O que permitiu ao Vasco provocar a Globo foi que o contrato de patrocínio com uma marca de sabão em pó acabou em 2000 e não foi renovado no ano seguinte, quando a Copa João Havelange foi de fato decidida. Foi a oportunidade que Eurico Miranda teve para provocar a Globo. "Na camisa do Vasco coloco o que quero", disse. Nas arquibancadas houve ofensas à Globo e cantos elogiosos ao SBT, como "ão, ão, ão, é o jogo do milhão" e até "ritmo de festa", bordão do apresentador Silvio Santos. A transmissão global, comandada por Galvão Bueno, se esforçou para conter o áudio das ofensas e "disfarçar" o logotipo do SBT. O jogo deu média de 31 e picos de 39 pontos de audiência - segundo dados da época, 60 milhões de televisores ligados.

Eurico Miranda - Paulo Fernandes/Divulgação - Paulo Fernandes/Divulgação
Eurico Miranda foi vice-presidente de futebol do Vasco até 2000 e assumiu a presidência em 2001
Imagem: Paulo Fernandes/Divulgação

Como clubes não podem ser patrocinados por empresas de comunicação, houve expectativa de reversão do título do Vasco, mas o Superior Tribunal de Justiça Desportiva (STJD) considerou o ato como homenagem, e não patrocínio, já que não houve ganho financeiro na operação. "Homenagem a gente presta a quem quer", disse o dirigente. Apesar de ter a marca usada indevidamente, o SBT não acionou judicialmente o Vasco na ocasião.

Na época, Eurico alegava que o ' patrocínio' foi uma homenagem a Silvio Santos. "É muito difícil de enfrentar (o poder). E você vê uma pessoa que veio lá de baixo e enfrentando tudo e todos, ele consegue incomodar. Era uma homenagem que estava fazendo e quis mostrar que a gente também pode incomodar. Eu quis homenagear o Silvio Santos que é uma grande figura desse país e foi uma homenagem a ele", disse, também a Ratinho.

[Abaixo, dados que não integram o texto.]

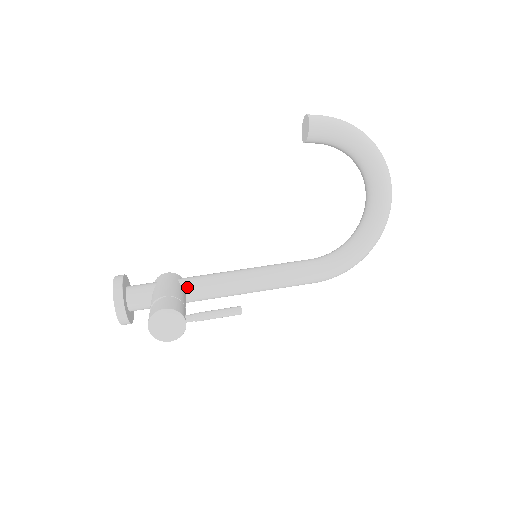
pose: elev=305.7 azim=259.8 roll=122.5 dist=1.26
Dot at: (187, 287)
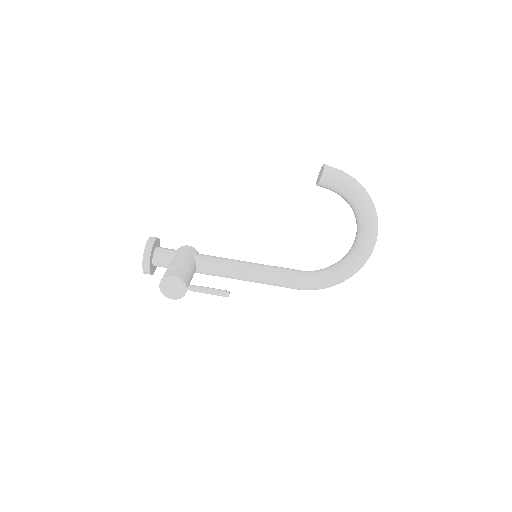
Dot at: (199, 262)
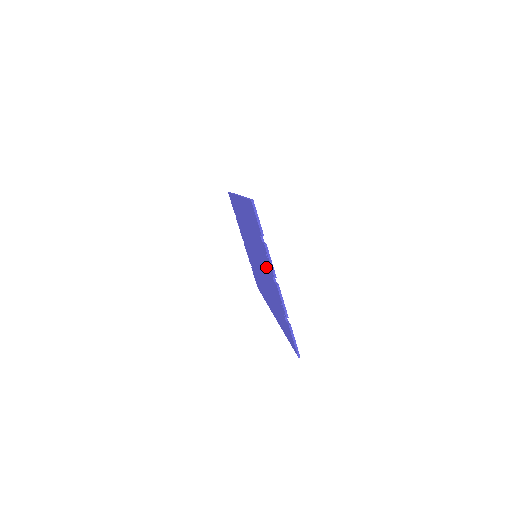
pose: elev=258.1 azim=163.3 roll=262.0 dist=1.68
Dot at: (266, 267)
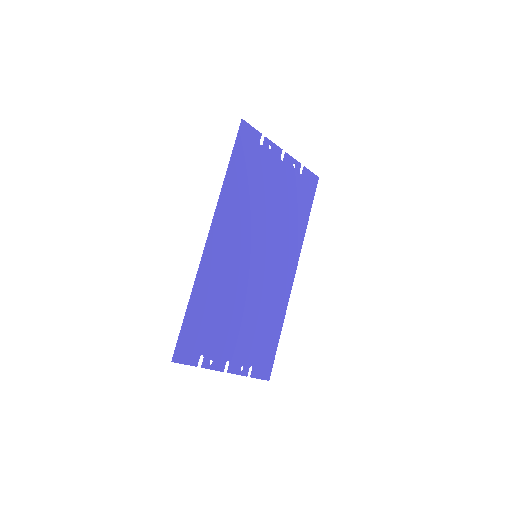
Dot at: (231, 333)
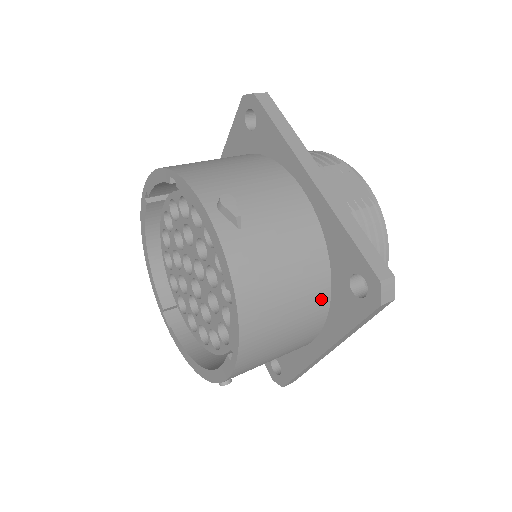
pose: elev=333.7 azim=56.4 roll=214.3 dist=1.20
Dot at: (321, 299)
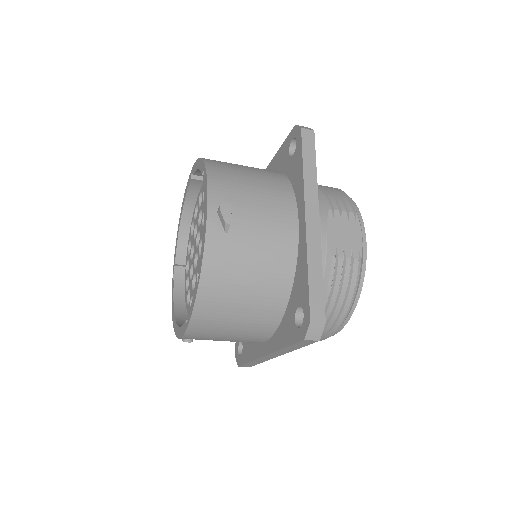
Dot at: (274, 313)
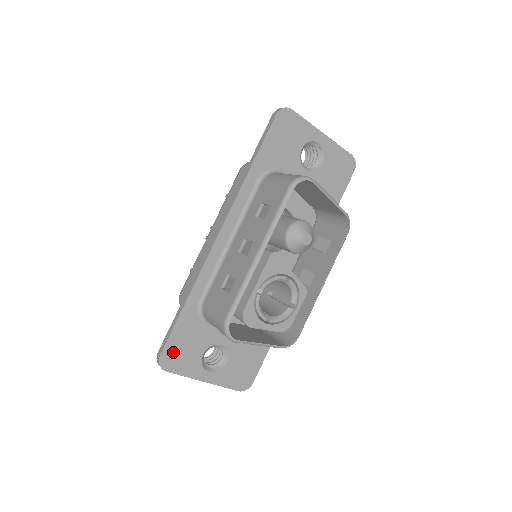
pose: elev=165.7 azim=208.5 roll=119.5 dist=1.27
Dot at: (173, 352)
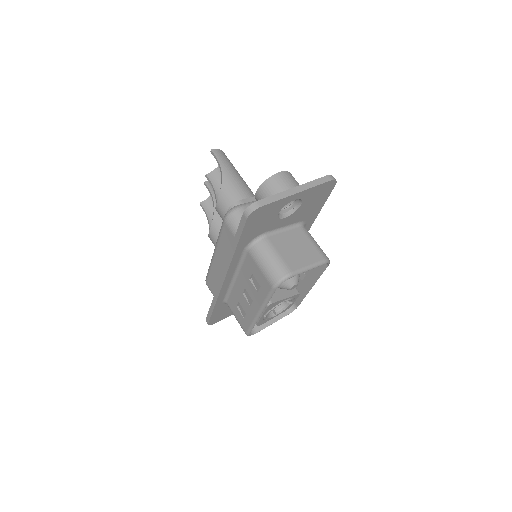
Dot at: (215, 319)
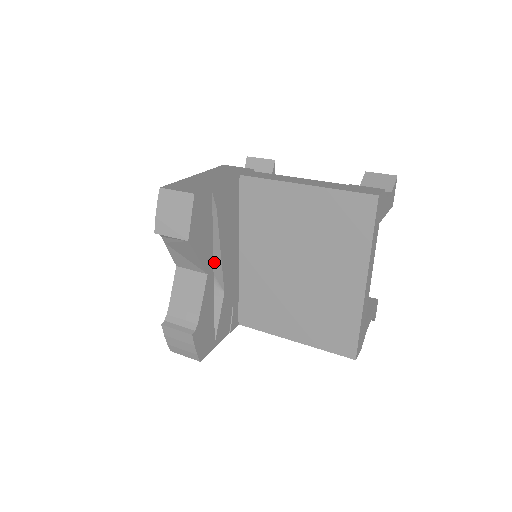
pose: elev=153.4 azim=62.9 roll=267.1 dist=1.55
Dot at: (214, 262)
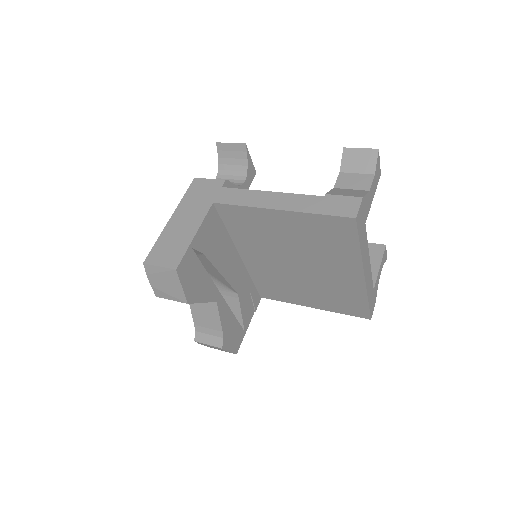
Dot at: (219, 278)
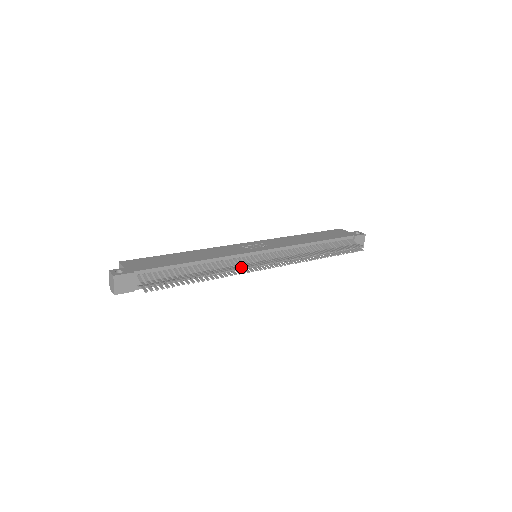
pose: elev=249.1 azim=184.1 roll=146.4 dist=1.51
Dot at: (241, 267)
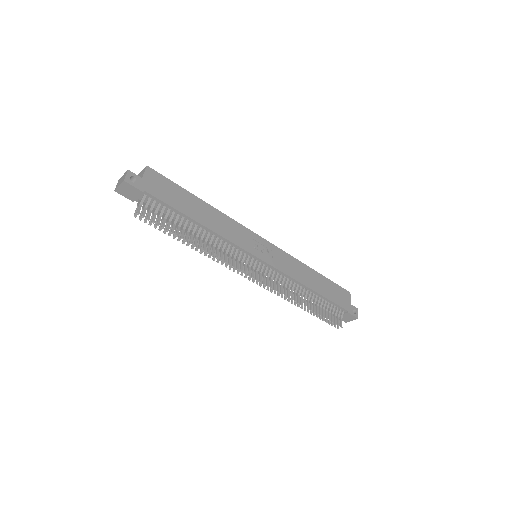
Dot at: (228, 260)
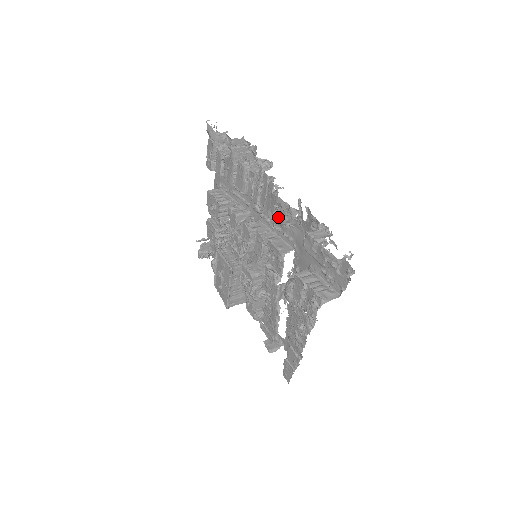
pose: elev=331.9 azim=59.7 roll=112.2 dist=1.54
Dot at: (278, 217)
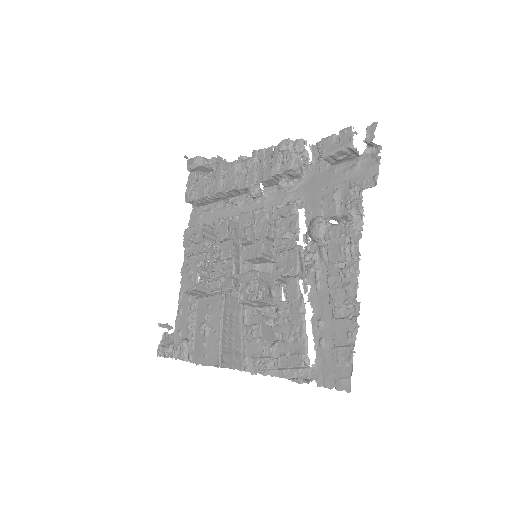
Dot at: (284, 165)
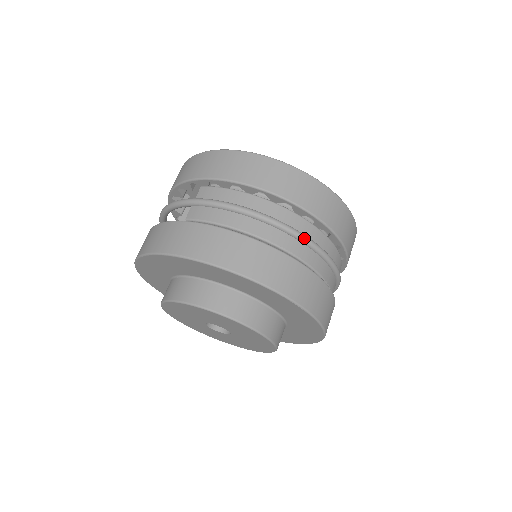
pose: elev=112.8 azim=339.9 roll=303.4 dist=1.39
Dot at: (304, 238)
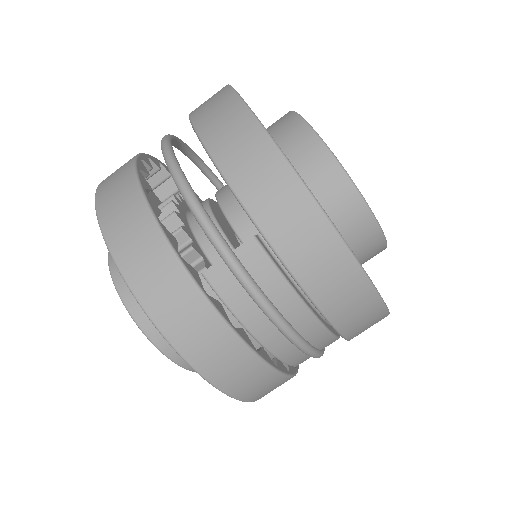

Anos mais tarde, em 2017, durante entrevista à ESPN Brasil, Eurico Miranda disse que não repetiria o gesto: "Por acaso, foi uma coisa que deu. Eu não botei ESPN porque a ESPN não era concorrente da Globo. Eu estava magoado com uma série de situações, de não ter recebido, de ter disputado dois campeonatos - e acabei ganhando os dois, a Mercosul e o Campeonato Brasileiro. Não posso dizer que me arrependo das coisas, porque não seria justo. O que posso dizer é que, se fosse hoje, eu não faria. Mas não me arrependo."